_PASSAGE_:
<<<<

CIC News > Latest News > Immigration > Quebec > Quebec passes legislation cancelling thousands of pending skilled worker applications

Quebec passes legislation cancelling thousands of pending skilled worker applications

Font Style

Font Size

Pour lire cet article en français, cliquez ici.

The Government of Quebec’s controversial immigration reforms were passed by the province’s National Assembly over the weekend, officially cancelling around 16,000 unprocessed applications to the Quebec Skilled Worker Program. 

Known as Bill 9, the legislation was introduced in February and proposed the immediate termination of pending applications to the program submitted prior to August 2, 2018.

At that time, the pending applications numbered around 18,000, but a court order forced the government to continue processing the applications until the National Assembly voted on Bill 9 and around 2,000 applications were processed in the interim, of which 258 were approved.

Bill 9 was passed by a vote of 62 to 42 after 19 hours.

The goal of the legislation, the government says, is ensuring that immigrants to Quebec are better integrated and therefore better equipped to succeed in Quebec’s labour market.

“We are changing the immigration system in the public interest, because we have to make sure that we have immigration that is tied to the needs of the labour market,” Quebec’s Immigration Minister, Simon Jolin-Barrette, said prior to the vote.

Prioritizing expressions of interest

Jolin-Barrette has argued that cancelling the backlogged applications, which represented around 50,000 people including applicants’ families, was necessary given the Quebec Skilled Worker Program (QSWP)’s switch to an online Expression of Interest system last summer.

The applications in question were submitted when the QSWP operated on a ‘first-come, first-served’ basis, which Jolin-Barrette has said was not in touch with the actual needs of employers in the province.

The new online system allows Quebec to select candidates based on the details provided in their Expression of Interest, which they submit electronically through a portal called Arrima.

An Expressions of Interest details a candidate’s education, training, work experience and language abilities, among other factors.

Quebec’s Immigration Ministry, MIDI, then invites candidates to apply for a Quebec Selection Certificate (Certificat de séléction du Québec, or CSQ) based on a variety of considerations, including labour needs in outlying regions of the province where worker shortages are more acute.

Jolin-Barrette has said the Expression of Interest system is a better fit for the government’s efforts to tailor the selection of skilled workers in order to address these shortages.

Those whose applications have been cancelled can submit an Expression of Interest, Jolin-Barrette said.

The Federation of Quebec Chambers of Commerce, the FCCQ, welcomed the passing of Bill 9, saying the government’s efforts to align immigration with the needs of Quebec employers “will have a very important impact.”

“The concerted efforts of the government will lead to a better link between the skills of immigrants and those required by Quebec companies, “said Stéphane Forget, President and CEO of the FCCQ.

The president of the Quebec Association of Immigration Lawyers, meanwhile, condemned the move, calling it “absolutely devastating” to those whose applications are now cancelled.

“Some of them have been waiting three, four, five years or more,” Guillaume Cliche-Rivard said.

>>>>

_TASK SET_:
- 1) Please set down part of the Bill 9 article word for word, beginning at the words "The new online" and stopping after the words "among other factors.".
- 2) Answer these questions from the Bill 9 article:
(a) About how many unprocessed Quebec Skilled Worker Program applications did the legislation cancel?
(b) By what vote was Bill 9 passed?
(c) Through what portal do candidates submit an Expression of Interest?

Stored data entries
<<<<

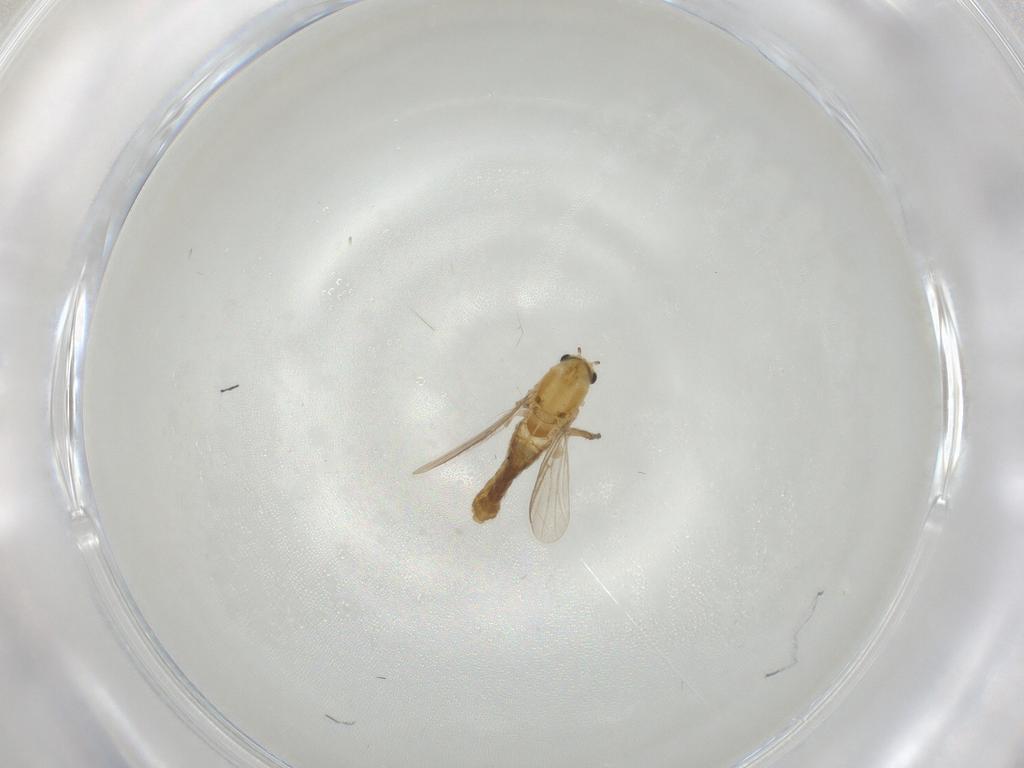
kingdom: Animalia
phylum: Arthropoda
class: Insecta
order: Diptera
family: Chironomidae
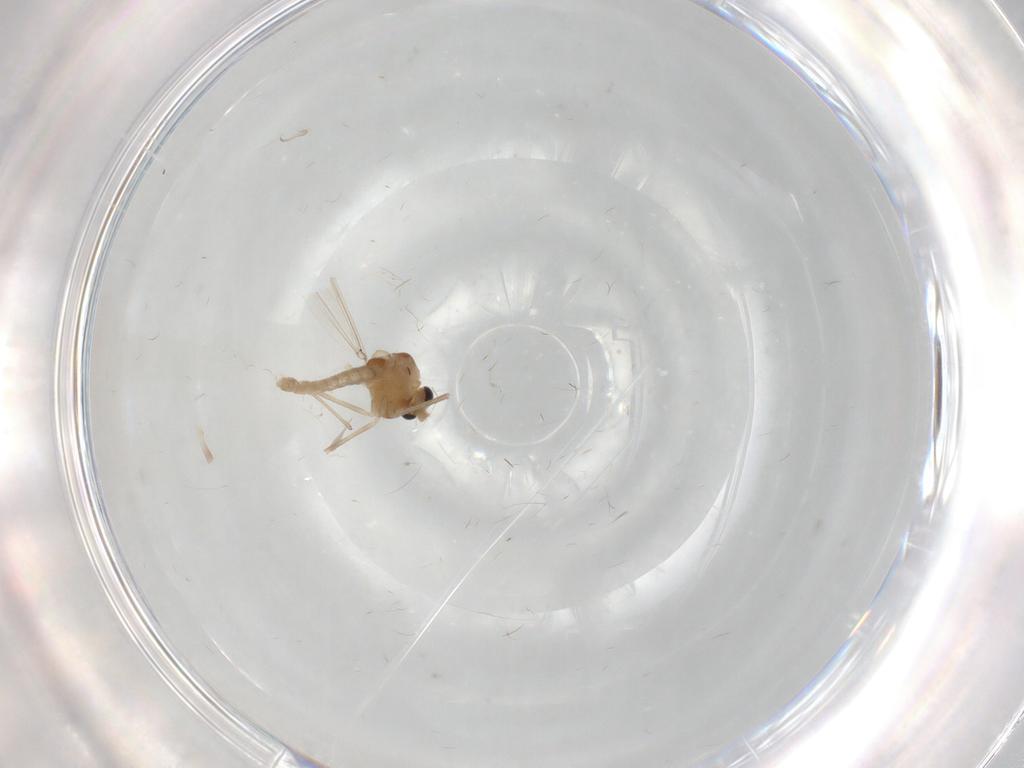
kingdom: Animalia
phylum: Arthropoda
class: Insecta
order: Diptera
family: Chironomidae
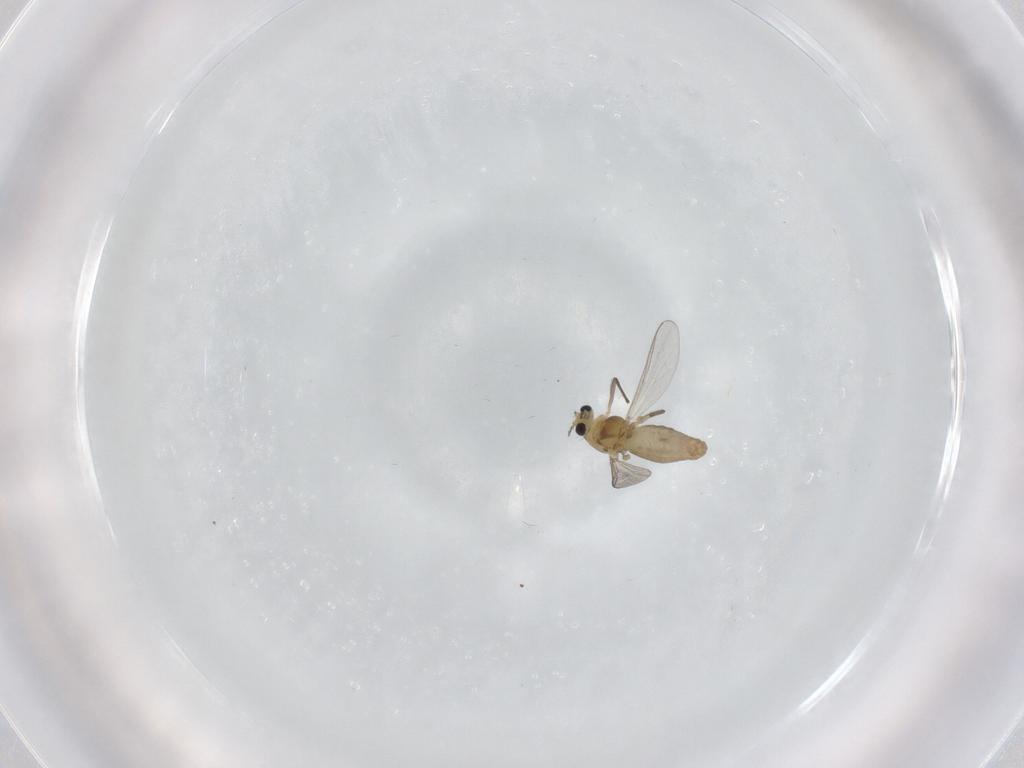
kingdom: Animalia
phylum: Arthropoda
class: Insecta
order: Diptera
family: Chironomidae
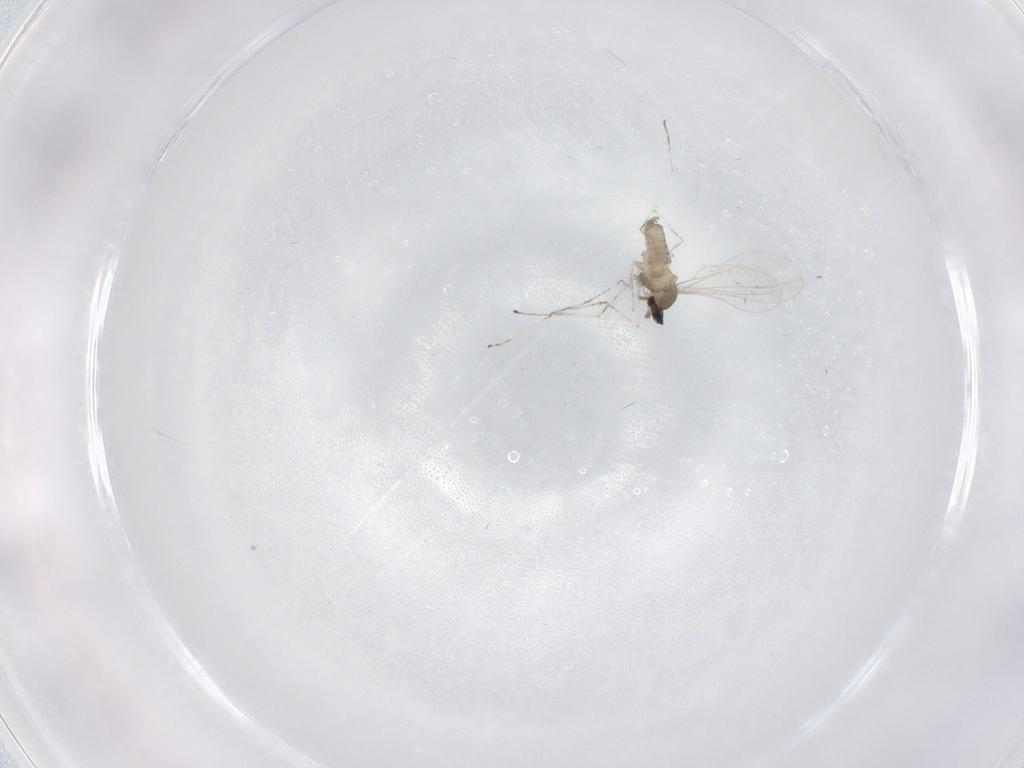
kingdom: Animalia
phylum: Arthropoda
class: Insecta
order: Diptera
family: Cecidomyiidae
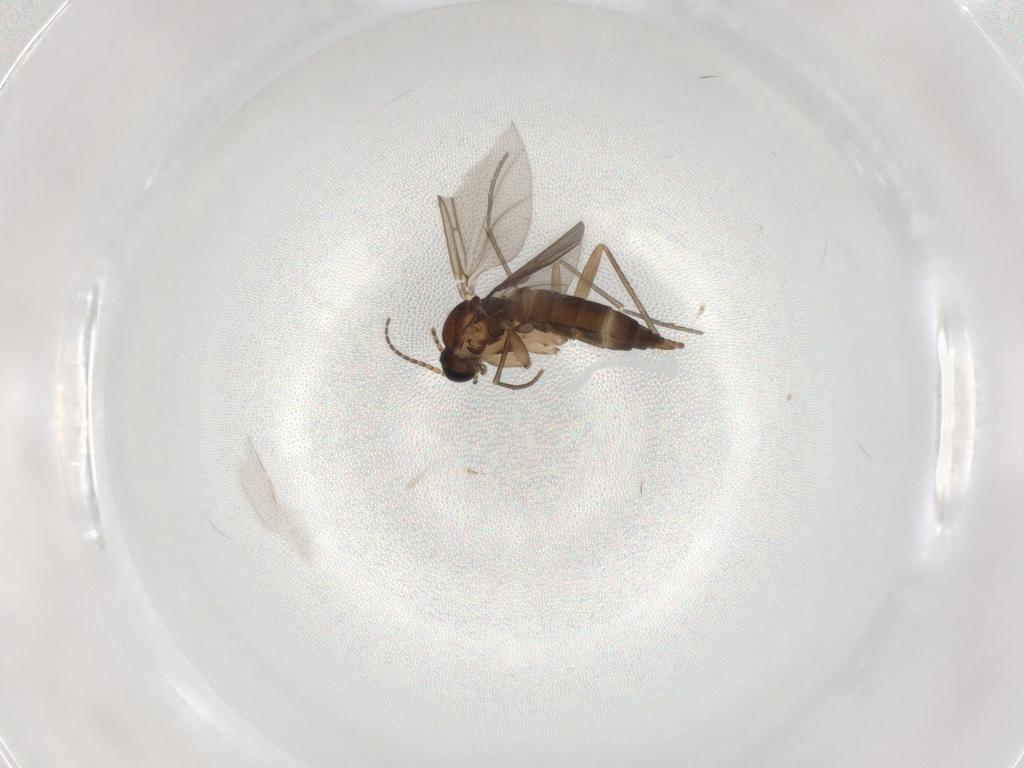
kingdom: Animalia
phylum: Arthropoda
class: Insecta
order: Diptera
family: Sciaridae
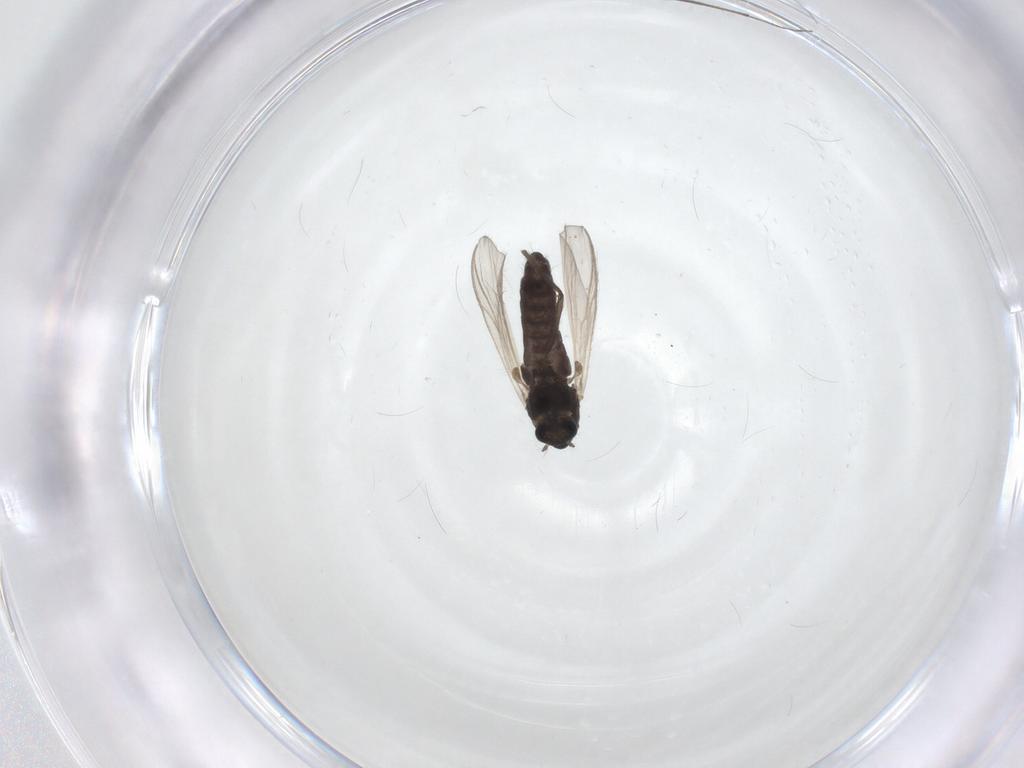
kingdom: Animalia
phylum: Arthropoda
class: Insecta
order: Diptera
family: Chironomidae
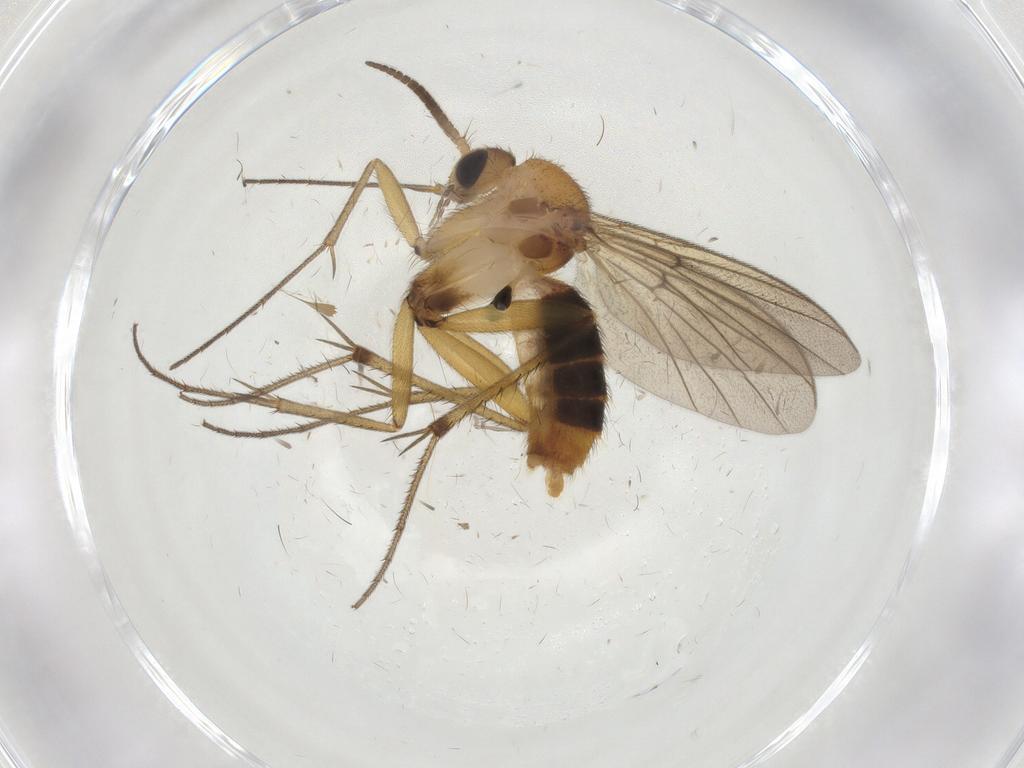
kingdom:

>>>>

_PROBLEM SOLUTIONS_:
- 1)
The new online system allows Quebec to select candidates based on the details provided in their Expression of Interest, which they submit electronically through a portal called Arrima.

An Expressions of Interest details a candidate’s education, training, work experience and language abilities, among other factors.

- 2)
(a) Around 16,000
(b) 62 to 42
(c) Arrima